# [Reading text]
Request admittance or rejection operates as a logical AND, meaning if
any of the admission webhooks reject a request, the entire request
is rejected and an error is sent back to the user. It’s also important
to note that mutating admission controllers are always run prior to
running validating admission controllers. If you think about it, this
makes good sense: you probably don’t want to validate objects that you
are going to subsequently modify. Figure 17-2 illustrates a request flow via admission webhooks.
Don’t mutate the same fields. Configuring multiple mutating admission webhooks also presents challenges. There is no way to order the request flow through multiple mutating admission webhooks, so it’s important to not have mutating admission controllers modify the same fields, because this can result in unexpected results. In the case where you have multiple mutating admission webhooks, we generally recommend configuring validating admission webhooks to confirm that the final resource manifest is what you expect post-mutation because it’s guaranteed to be run following mutating webhooks.

# [Problem]
Reproduce the part of the admission webhooks passage starting at "Don’t mutate the" and ending at "following mutating webhooks.", word for word.

# [Supplied material]
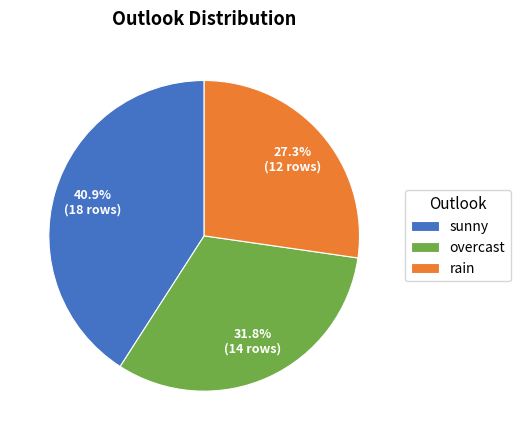

What percentage is the rain slice, to the nearest percent?

27%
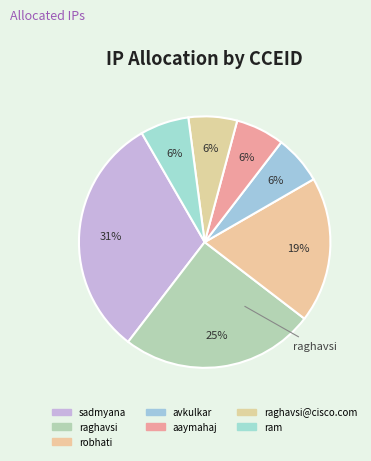

How many segments does this pie chart have?

7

# [Solution for this exercise]
Don’t mutate the same fields. Configuring multiple mutating admission webhooks also presents challenges. There is no way to order the request flow through multiple mutating admission webhooks, so it’s important to not have mutating admission controllers modify the same fields, because this can result in unexpected results. In the case where you have multiple mutating admission webhooks, we generally recommend configuring validating admission webhooks to confirm that the final resource manifest is what you expect post-mutation because it’s guaranteed to be run following mutating webhooks.